++++ SUPPLIED MATERIAL

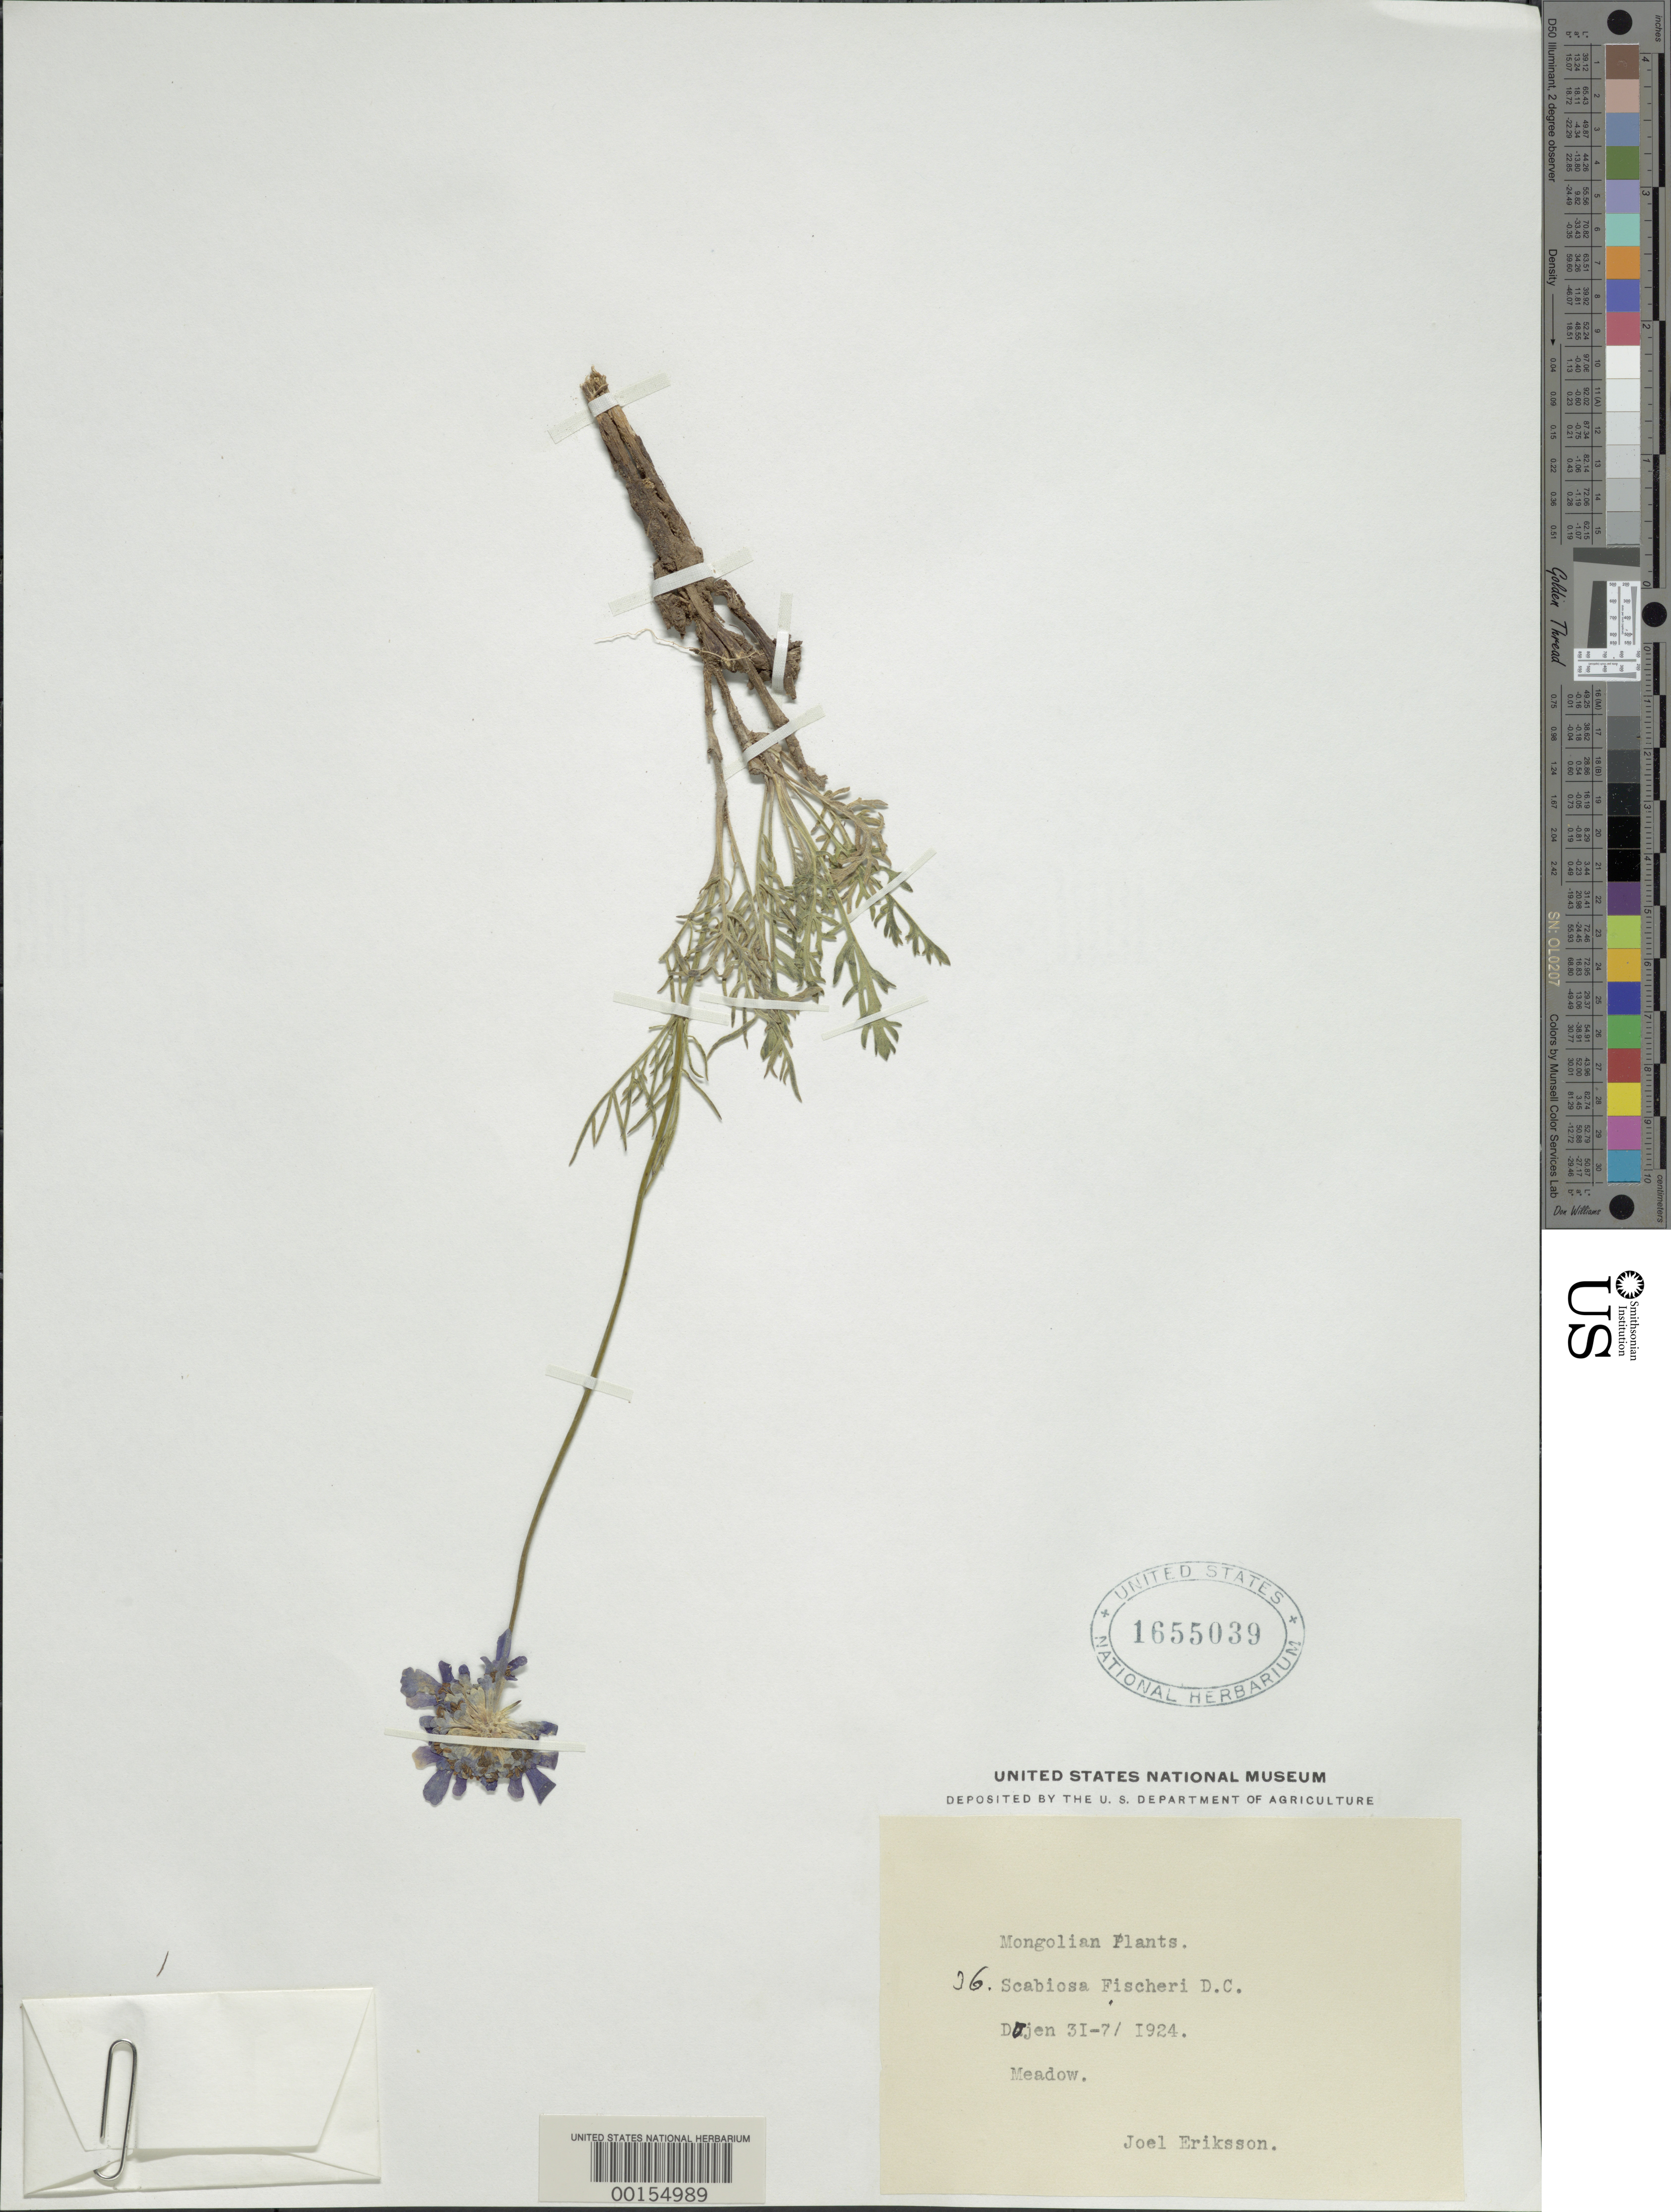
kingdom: Plantae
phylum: Tracheophyta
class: Magnoliopsida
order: Dipsacales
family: Caprifoliaceae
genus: Scabiosa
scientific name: Scabiosa fischerii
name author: DC.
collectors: J. Eriksson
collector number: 16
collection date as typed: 31 Jul 1924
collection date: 1924-07-31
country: Mongolia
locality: Dojen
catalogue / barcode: US 1655039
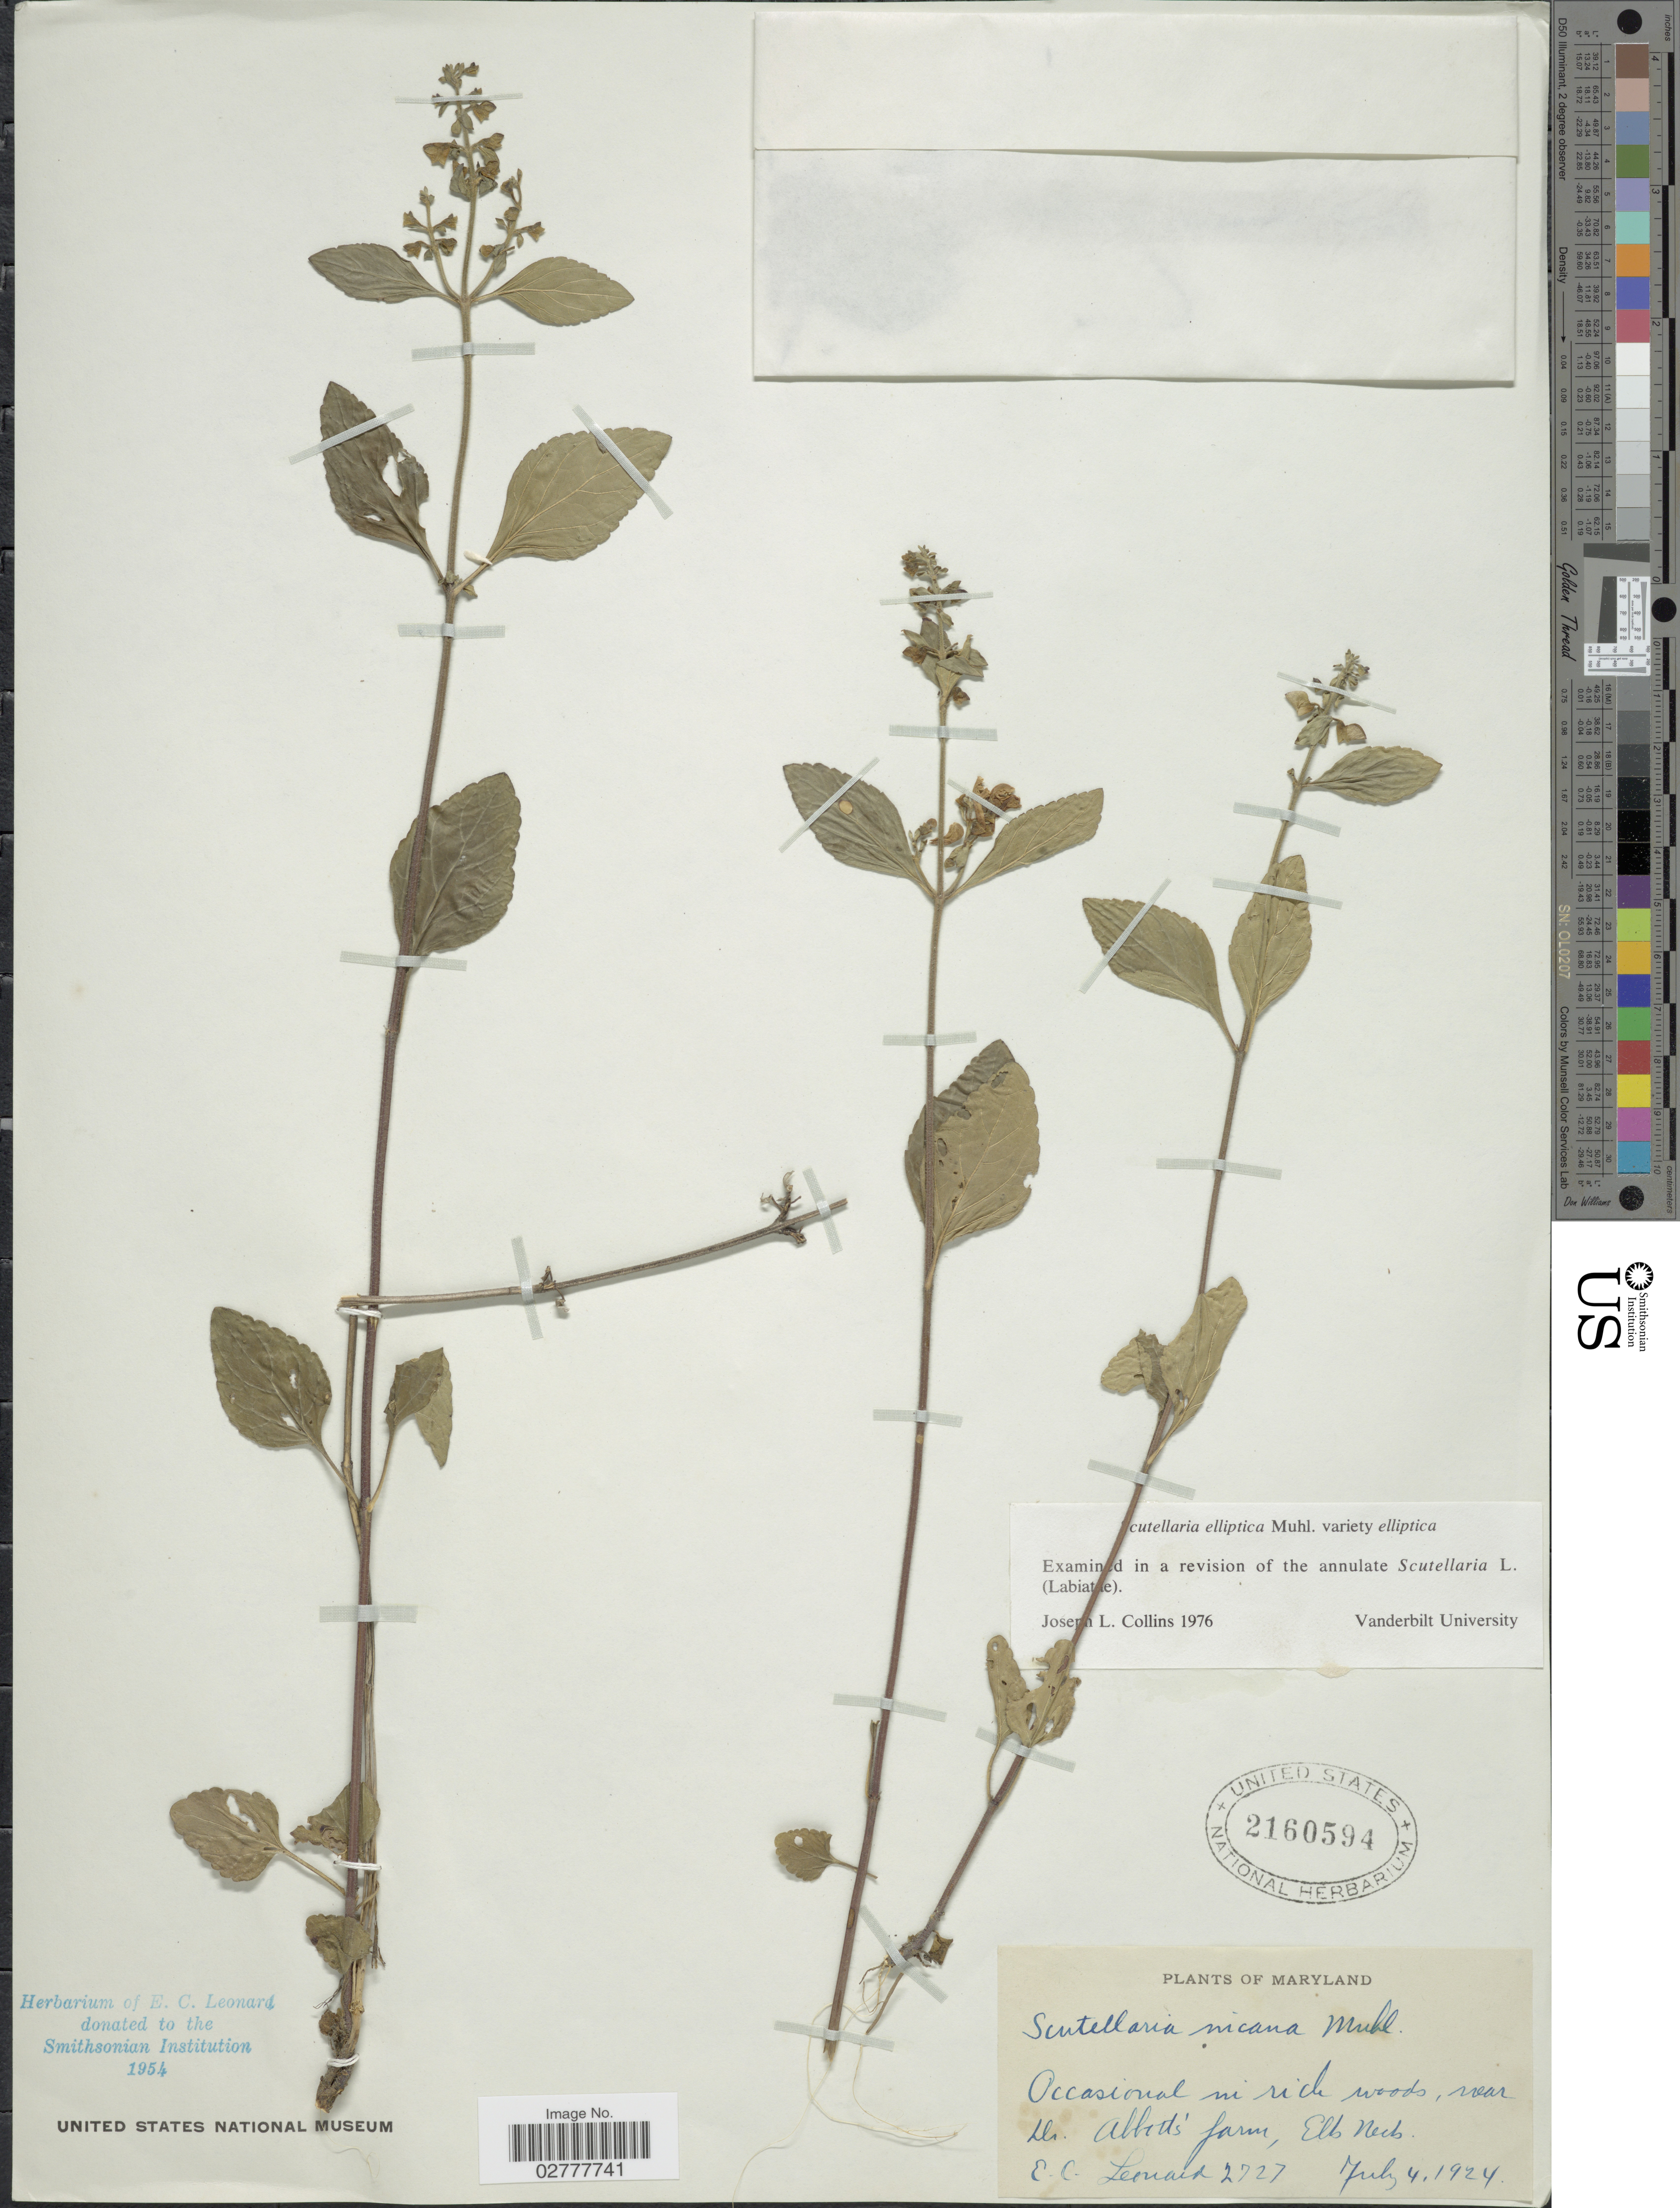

++++++++

▶ _EXERCISE_: Please render each line of the items above as a JSON list of strings, one string per line, with blank lines and the pictures left out.

▶ _FULL OUTPUT_:
[
  "kingdom: Plantae",
  "phylum: Tracheophyta",
  "class: Magnoliopsida",
  "order: Dipsacales",
  "family: Caprifoliaceae",
  "genus: Scabiosa",
  "scientific name: Scabiosa fischerii",
  "name author: DC.",
  "collectors: J. Eriksson",
  "collector number: 16",
  "collection date as typed: 31 Jul 1924",
  "collection date: 1924-07-31",
  "country: Mongolia",
  "locality: Dojen",
  "catalogue / barcode: US 1655039"
]